→ **INSTRUCTIONS TO FOLLOW**
Go through the records below and report each line with "Neighborhood" in it.

[Transcribed page contents]
Content starts
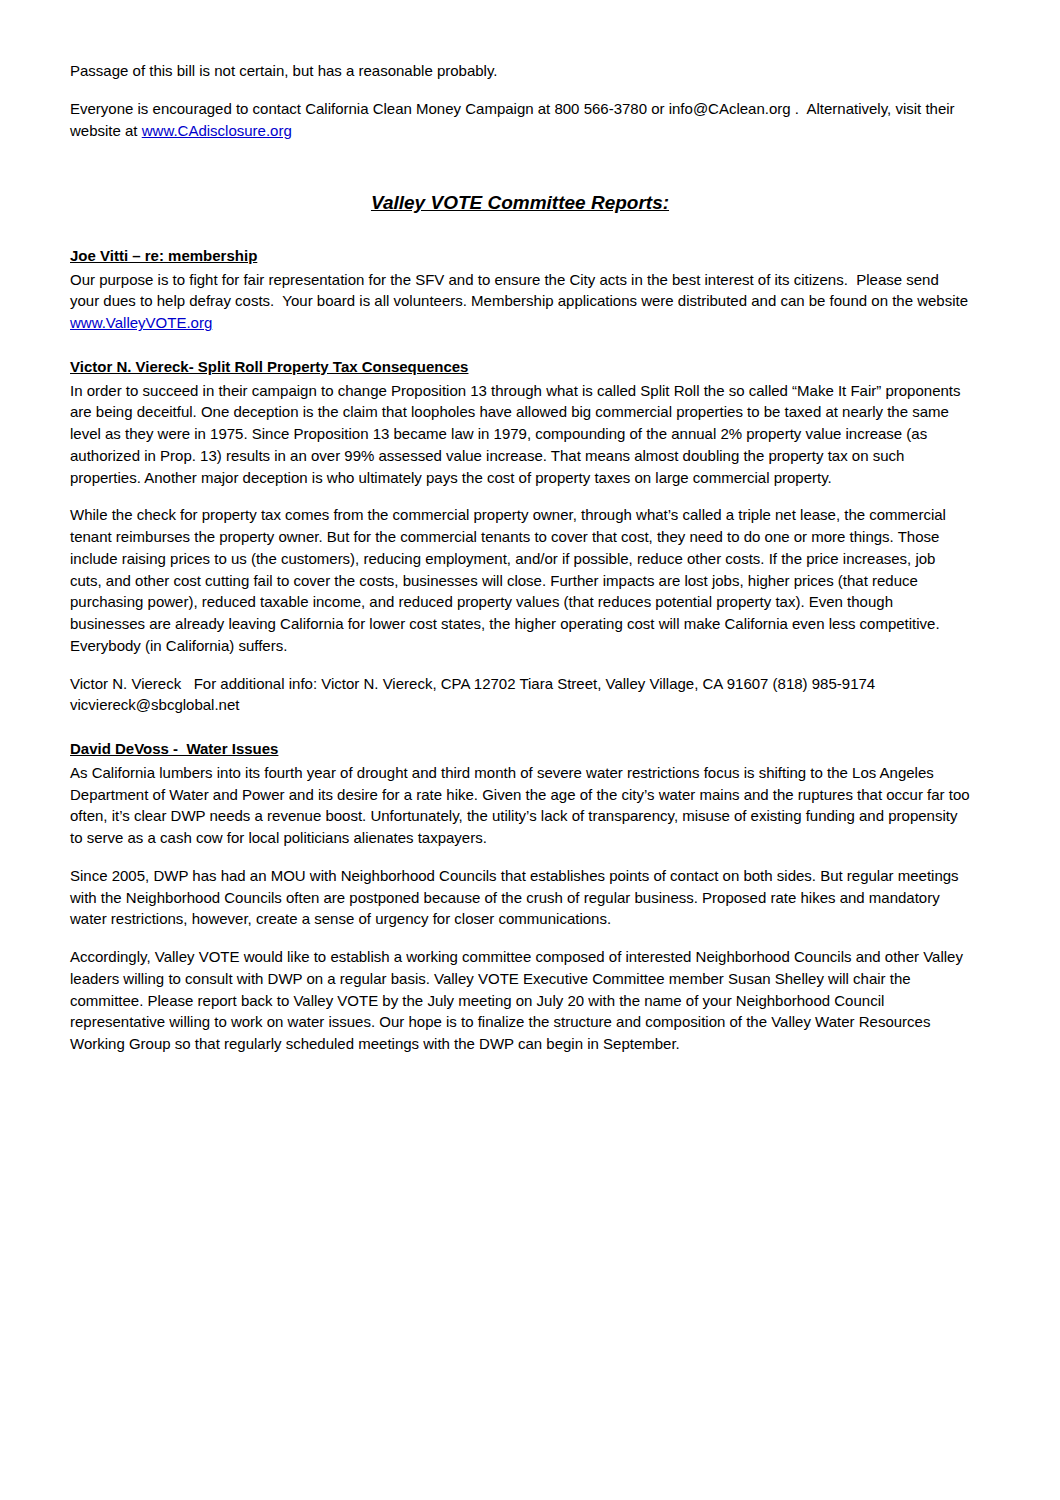Passage of this bill is not certain, but has a reasonable probably.
Everyone is encouraged to contact California Clean Money Campaign at 800 566-3780 or info@CAclean.org . Alternatively, visit their website at www.CAdisclosure.org
Valley VOTE Committee Reports:
Joe Vitti – re: membership
Our purpose is to fight for fair representation for the SFV and to ensure the City acts in the best interest of its citizens. Please send your dues to help defray costs. Your board is all volunteers. Membership applications were distributed and can be found on the website www.ValleyVOTE.org
Victor N. Viereck- Split Roll Property Tax Consequences
In order to succeed in their campaign to change Proposition 13 through what is called Split Roll the so called “Make It Fair” proponents are being deceitful. One deception is the claim that loopholes have allowed big commercial properties to be taxed at nearly the same level as they were in 1975. Since Proposition 13 became law in 1979, compounding of the annual 2% property value increase (as authorized in Prop. 13) results in an over 99% assessed value increase. That means almost doubling the property tax on such properties. Another major deception is who ultimately pays the cost of property taxes on large commercial property.
While the check for property tax comes from the commercial property owner, through what’s called a triple net lease, the commercial tenant reimburses the property owner. But for the commercial tenants to cover that cost, they need to do one or more things. Those include raising prices to us (the customers), reducing employment, and/or if possible, reduce other costs. If the price increases, job cuts, and other cost cutting fail to cover the costs, businesses will close. Further impacts are lost jobs, higher prices (that reduce purchasing power), reduced taxable income, and reduced property values (that reduces potential property tax). Even though businesses are already leaving California for lower cost states, the higher operating cost will make California even less competitive. Everybody (in California) suffers.
Victor N. Viereck For additional info: Victor N. Viereck, CPA 12702 Tiara Street, Valley Village, CA 91607 (818) 985-9174 vicviereck@sbcglobal.net
David DeVoss - Water Issues
As California lumbers into its fourth year of drought and third month of severe water restrictions focus is shifting to the Los Angeles Department of Water and Power and its desire for a rate hike. Given the age of the city’s water mains and the ruptures that occur far too often, it’s clear DWP needs a revenue boost. Unfortunately, the utility’s lack of transparency, misuse of existing funding and propensity to serve as a cash cow for local politicians alienates taxpayers.
Since 2005, DWP has had an MOU with Neighborhood Councils that establishes points of contact on both sides. But regular meetings with the Neighborhood Councils often are postponed because of the crush of regular business. Proposed rate hikes and mandatory water restrictions, however, create a sense of urgency for closer communications.
Accordingly, Valley VOTE would like to establish a working committee composed of interested Neighborhood Councils and other Valley leaders willing to consult with DWP on a regular basis. Valley VOTE Executive Committee member Susan Shelley will chair the committee. Please report back to Valley VOTE by the July meeting on July 20 with the name of your Neighborhood Council representative willing to work on water issues. Our hope is to finalize the structure and composition of the Valley Water Resources Working Group so that regularly scheduled meetings with the DWP can begin in September.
Content ends
→ **TASK SOLUTION**
Since 2005, DWP has had an MOU with Neighborhood Councils that establishes points of contact on both sides. But regular meetings with the Neighborhood Councils often are postponed because of the crush of regular business. Proposed rate hikes and mandatory water restrictions, however, create a sense of urgency for closer communications.
Accordingly, Valley VOTE would like to establish a working committee composed of interested Neighborhood Councils and other Valley leaders willing to consult with DWP on a regular basis. Valley VOTE Executive Committee member Susan Shelley will chair the committee. Please report back to Valley VOTE by the July meeting on July 20 with the name of your Neighborhood Council representative willing to work on water issues. Our hope is to finalize the structure and composition of the Valley Water Resources Working Group so that regularly scheduled meetings with the DWP can begin in September.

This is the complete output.